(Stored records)
▬▬▬▬▬▬

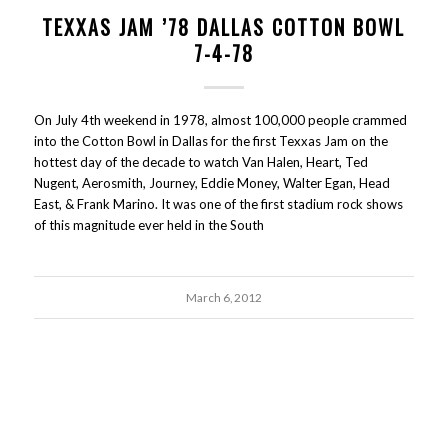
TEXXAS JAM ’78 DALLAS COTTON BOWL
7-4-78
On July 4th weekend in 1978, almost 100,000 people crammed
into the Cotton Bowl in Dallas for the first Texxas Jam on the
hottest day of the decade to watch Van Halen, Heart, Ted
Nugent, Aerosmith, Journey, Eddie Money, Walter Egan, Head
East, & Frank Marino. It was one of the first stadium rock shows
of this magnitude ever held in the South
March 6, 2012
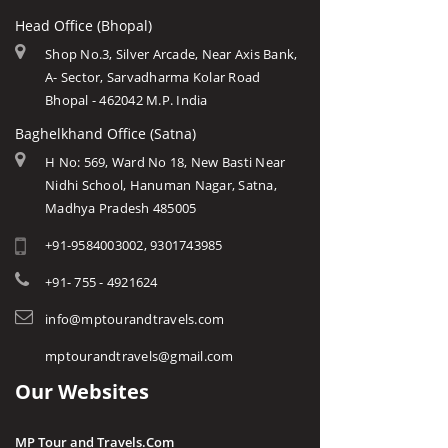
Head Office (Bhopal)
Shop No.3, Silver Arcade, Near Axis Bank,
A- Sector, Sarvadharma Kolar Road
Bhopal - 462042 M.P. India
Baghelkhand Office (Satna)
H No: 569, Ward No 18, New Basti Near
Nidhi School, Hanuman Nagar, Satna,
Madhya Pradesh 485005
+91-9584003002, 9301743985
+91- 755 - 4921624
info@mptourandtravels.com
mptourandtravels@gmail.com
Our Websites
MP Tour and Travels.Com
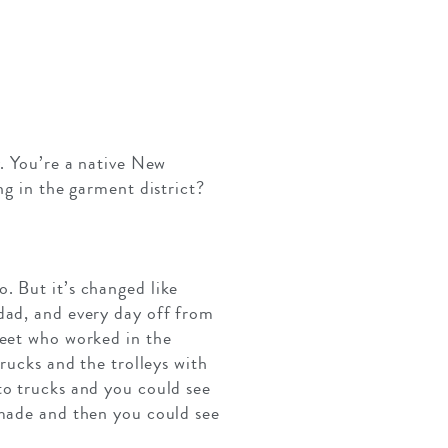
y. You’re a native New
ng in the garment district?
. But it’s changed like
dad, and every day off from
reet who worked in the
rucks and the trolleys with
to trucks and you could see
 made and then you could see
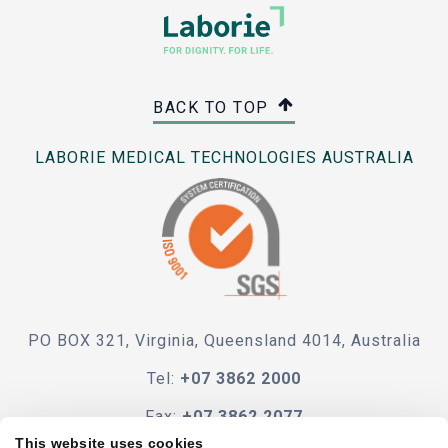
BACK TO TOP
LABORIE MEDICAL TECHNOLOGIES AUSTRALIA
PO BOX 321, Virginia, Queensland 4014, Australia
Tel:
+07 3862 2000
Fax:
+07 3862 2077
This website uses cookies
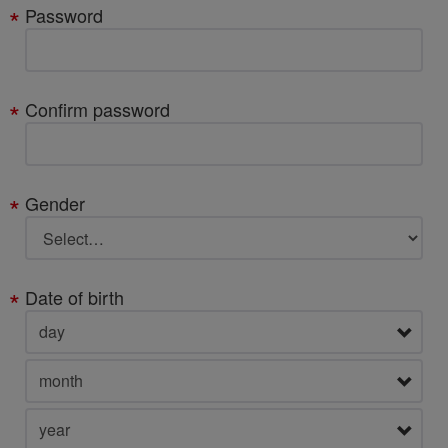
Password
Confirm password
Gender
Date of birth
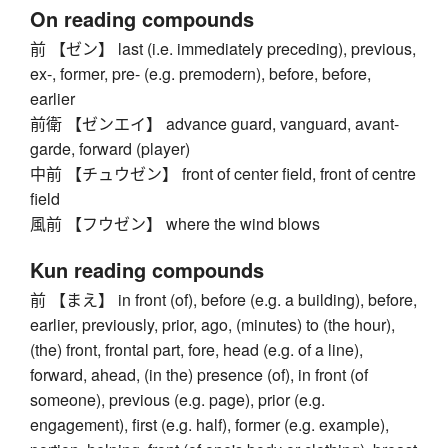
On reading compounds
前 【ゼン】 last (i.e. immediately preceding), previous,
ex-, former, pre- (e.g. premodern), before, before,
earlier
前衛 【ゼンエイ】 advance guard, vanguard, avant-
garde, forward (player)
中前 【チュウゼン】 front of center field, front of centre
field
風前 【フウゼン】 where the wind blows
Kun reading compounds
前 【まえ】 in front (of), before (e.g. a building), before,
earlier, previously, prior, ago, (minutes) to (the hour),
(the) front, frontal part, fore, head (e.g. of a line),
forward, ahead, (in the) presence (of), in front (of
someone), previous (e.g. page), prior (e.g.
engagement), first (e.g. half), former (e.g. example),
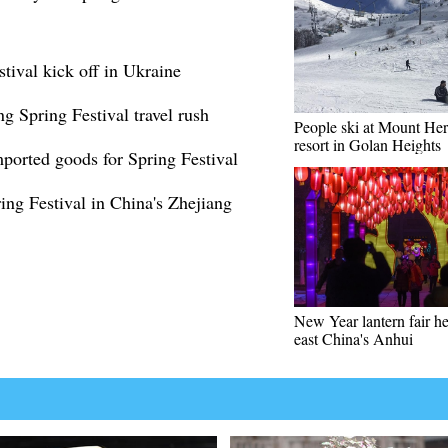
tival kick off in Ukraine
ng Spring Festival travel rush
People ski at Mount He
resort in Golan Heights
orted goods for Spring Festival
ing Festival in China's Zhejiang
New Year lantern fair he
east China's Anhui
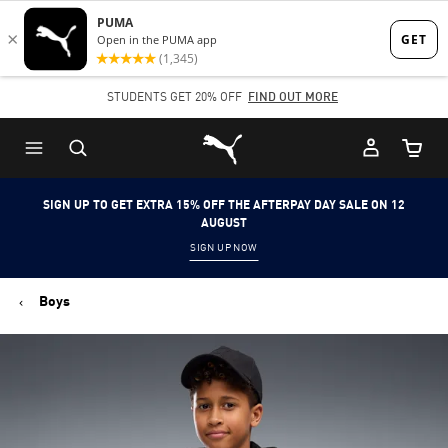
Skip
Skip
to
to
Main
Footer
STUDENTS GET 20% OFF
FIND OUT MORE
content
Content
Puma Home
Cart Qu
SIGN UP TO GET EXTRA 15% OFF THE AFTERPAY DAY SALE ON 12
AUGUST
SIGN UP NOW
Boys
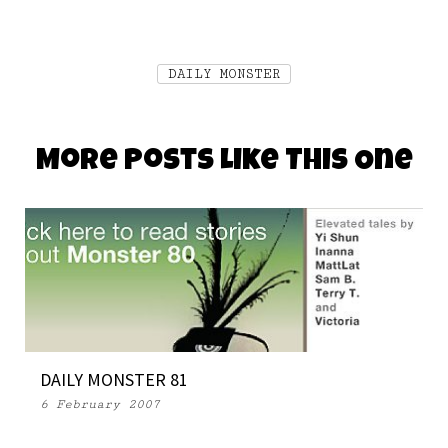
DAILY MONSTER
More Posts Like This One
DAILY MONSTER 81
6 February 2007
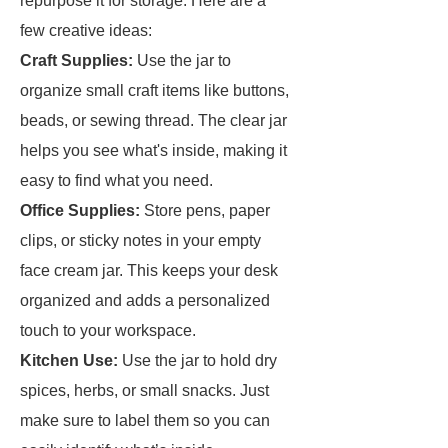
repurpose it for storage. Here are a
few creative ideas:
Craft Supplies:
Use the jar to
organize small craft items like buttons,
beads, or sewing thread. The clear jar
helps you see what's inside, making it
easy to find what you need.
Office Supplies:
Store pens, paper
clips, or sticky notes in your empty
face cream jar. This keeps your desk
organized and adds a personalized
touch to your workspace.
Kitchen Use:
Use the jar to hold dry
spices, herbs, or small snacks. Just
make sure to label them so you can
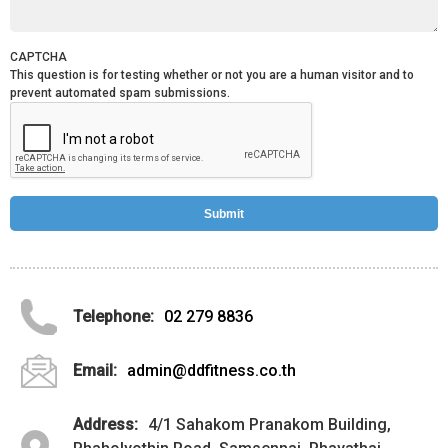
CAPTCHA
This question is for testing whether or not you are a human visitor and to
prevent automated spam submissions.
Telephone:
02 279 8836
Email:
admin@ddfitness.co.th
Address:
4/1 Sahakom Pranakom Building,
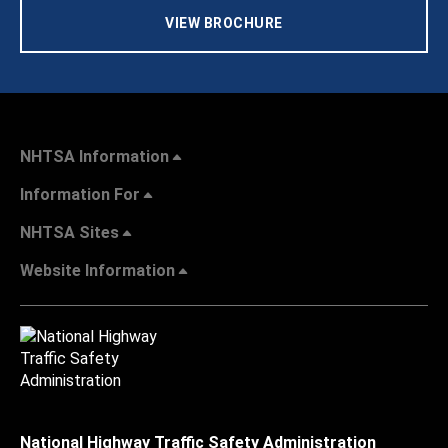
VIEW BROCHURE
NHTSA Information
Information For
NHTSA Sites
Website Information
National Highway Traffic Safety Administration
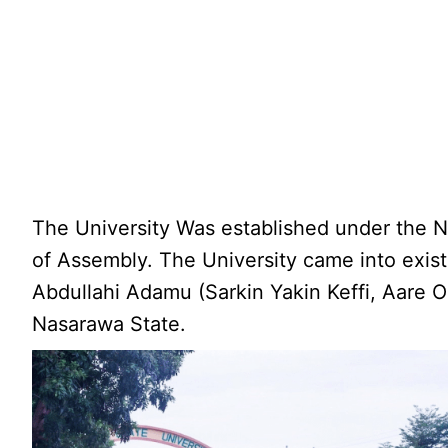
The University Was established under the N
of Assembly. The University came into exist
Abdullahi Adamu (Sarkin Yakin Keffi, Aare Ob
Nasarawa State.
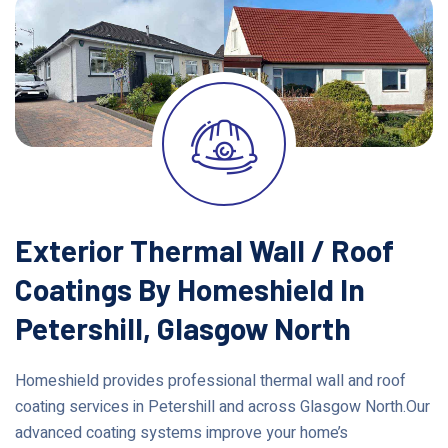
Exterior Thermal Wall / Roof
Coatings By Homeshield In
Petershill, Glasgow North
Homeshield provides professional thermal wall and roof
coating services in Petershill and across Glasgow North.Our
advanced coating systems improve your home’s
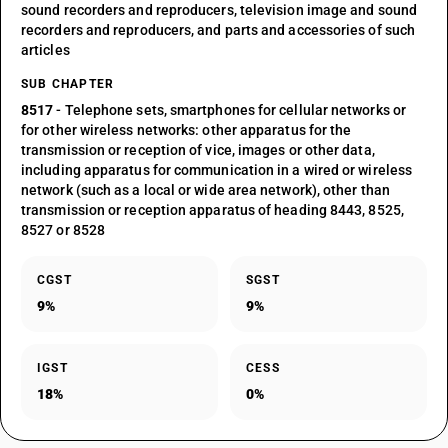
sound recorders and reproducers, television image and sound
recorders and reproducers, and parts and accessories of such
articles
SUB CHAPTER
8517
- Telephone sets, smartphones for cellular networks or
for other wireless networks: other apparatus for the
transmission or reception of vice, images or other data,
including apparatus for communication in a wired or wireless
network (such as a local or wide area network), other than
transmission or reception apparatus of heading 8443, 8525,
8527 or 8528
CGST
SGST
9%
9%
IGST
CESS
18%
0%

▬▬▬▬▬▬

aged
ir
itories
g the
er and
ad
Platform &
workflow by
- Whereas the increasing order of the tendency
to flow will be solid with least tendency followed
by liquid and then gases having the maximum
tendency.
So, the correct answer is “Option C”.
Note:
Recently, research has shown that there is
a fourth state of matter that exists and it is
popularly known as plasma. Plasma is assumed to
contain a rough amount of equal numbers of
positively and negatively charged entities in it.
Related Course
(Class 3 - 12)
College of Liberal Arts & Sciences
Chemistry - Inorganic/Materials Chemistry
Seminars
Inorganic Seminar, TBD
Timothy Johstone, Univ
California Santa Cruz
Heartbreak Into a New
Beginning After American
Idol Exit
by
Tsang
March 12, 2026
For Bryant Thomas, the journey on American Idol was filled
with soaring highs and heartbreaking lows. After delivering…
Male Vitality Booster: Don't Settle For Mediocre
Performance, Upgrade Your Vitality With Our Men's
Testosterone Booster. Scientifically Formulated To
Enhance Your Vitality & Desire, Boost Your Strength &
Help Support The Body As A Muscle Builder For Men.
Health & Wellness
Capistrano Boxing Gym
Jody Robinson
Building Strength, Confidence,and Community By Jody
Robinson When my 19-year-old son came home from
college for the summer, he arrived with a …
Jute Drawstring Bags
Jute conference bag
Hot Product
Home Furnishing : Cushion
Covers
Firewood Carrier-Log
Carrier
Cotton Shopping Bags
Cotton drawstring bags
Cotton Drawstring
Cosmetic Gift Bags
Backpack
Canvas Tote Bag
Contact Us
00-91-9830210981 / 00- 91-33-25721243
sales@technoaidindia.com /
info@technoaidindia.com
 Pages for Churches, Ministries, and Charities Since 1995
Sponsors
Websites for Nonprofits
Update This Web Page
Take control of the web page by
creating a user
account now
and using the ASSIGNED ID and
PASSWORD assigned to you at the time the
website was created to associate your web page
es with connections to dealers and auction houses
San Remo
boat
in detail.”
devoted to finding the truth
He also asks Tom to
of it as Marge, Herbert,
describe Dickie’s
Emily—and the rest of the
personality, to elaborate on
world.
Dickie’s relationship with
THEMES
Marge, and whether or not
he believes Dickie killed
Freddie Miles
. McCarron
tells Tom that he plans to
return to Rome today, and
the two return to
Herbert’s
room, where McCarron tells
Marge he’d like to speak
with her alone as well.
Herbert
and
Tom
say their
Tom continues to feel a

▬▬▬▬▬▬

### Activity:
Please count the lines of the records that contain the word "earlier". Reply with the number only.

### Written answer:
2